Collected data entries
————

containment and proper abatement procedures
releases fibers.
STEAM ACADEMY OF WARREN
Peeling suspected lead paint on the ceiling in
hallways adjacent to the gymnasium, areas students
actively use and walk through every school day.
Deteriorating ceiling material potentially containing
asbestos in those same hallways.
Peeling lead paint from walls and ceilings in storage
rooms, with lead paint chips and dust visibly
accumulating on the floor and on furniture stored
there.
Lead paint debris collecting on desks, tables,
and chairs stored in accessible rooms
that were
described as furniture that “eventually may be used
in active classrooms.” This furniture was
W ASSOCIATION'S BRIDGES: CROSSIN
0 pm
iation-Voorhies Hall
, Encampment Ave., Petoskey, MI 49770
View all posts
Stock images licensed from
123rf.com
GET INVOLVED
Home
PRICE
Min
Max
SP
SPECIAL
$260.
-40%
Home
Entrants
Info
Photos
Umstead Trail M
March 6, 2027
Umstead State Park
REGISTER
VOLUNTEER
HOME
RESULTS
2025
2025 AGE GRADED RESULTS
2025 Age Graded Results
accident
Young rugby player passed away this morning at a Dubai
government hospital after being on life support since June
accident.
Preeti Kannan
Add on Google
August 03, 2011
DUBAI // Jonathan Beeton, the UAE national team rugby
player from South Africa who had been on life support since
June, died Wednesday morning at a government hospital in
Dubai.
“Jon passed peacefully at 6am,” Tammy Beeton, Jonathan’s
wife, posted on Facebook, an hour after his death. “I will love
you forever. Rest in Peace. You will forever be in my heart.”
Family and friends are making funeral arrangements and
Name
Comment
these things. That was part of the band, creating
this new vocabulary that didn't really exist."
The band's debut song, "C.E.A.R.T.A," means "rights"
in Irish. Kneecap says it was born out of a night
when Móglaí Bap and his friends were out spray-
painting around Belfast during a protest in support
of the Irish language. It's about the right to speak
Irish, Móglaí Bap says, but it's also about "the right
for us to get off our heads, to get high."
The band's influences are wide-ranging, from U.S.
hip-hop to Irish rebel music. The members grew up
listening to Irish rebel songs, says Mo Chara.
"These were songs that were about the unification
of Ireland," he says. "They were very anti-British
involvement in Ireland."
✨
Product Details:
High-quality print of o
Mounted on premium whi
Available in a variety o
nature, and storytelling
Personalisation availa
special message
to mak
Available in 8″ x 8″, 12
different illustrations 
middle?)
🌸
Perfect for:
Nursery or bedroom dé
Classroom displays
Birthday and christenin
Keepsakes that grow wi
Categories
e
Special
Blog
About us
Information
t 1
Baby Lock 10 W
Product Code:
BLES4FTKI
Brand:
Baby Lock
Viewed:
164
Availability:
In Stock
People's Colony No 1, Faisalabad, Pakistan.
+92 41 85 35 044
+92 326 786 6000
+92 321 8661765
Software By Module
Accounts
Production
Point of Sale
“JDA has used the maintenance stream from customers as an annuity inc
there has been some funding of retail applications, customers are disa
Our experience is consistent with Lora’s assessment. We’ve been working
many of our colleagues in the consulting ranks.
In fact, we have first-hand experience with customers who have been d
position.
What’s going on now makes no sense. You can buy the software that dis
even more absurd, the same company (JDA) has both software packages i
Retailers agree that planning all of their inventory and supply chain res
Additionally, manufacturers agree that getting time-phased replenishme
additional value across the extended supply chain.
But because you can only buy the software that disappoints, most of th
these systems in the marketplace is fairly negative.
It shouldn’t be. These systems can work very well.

————

Transcribe the entries above word for word, from the first line through the line containing "about the unification", and nothing else.

__Response area__
containment and proper abatement procedures
releases fibers.
STEAM ACADEMY OF WARREN
Peeling suspected lead paint on the ceiling in
hallways adjacent to the gymnasium, areas students
actively use and walk through every school day.
Deteriorating ceiling material potentially containing
asbestos in those same hallways.
Peeling lead paint from walls and ceilings in storage
rooms, with lead paint chips and dust visibly
accumulating on the floor and on furniture stored
there.
Lead paint debris collecting on desks, tables,
and chairs stored in accessible rooms
that were
described as furniture that “eventually may be used
in active classrooms.” This furniture was
W ASSOCIATION'S BRIDGES: CROSSIN
0 pm
iation-Voorhies Hall
, Encampment Ave., Petoskey, MI 49770
View all posts
Stock images licensed from
123rf.com
GET INVOLVED
Home
PRICE
Min
Max
SP
SPECIAL
$260.
-40%
Home
Entrants
Info
Photos
Umstead Trail M
March 6, 2027
Umstead State Park
REGISTER
VOLUNTEER
HOME
RESULTS
2025
2025 AGE GRADED RESULTS
2025 Age Graded Results
accident
Young rugby player passed away this morning at a Dubai
government hospital after being on life support since June
accident.
Preeti Kannan
Add on Google
August 03, 2011
DUBAI // Jonathan Beeton, the UAE national team rugby
player from South Africa who had been on life support since
June, died Wednesday morning at a government hospital in
Dubai.
“Jon passed peacefully at 6am,” Tammy Beeton, Jonathan’s
wife, posted on Facebook, an hour after his death. “I will love
you forever. Rest in Peace. You will forever be in my heart.”
Family and friends are making funeral arrangements and
Name
Comment
these things. That was part of the band, creating
this new vocabulary that didn't really exist."
The band's debut song, "C.E.A.R.T.A," means "rights"
in Irish. Kneecap says it was born out of a night
when Móglaí Bap and his friends were out spray-
painting around Belfast during a protest in support
of the Irish language. It's about the right to speak
Irish, Móglaí Bap says, but it's also about "the right
for us to get off our heads, to get high."
The band's influences are wide-ranging, from U.S.
hip-hop to Irish rebel music. The members grew up
listening to Irish rebel songs, says Mo Chara.
"These were songs that were about the unification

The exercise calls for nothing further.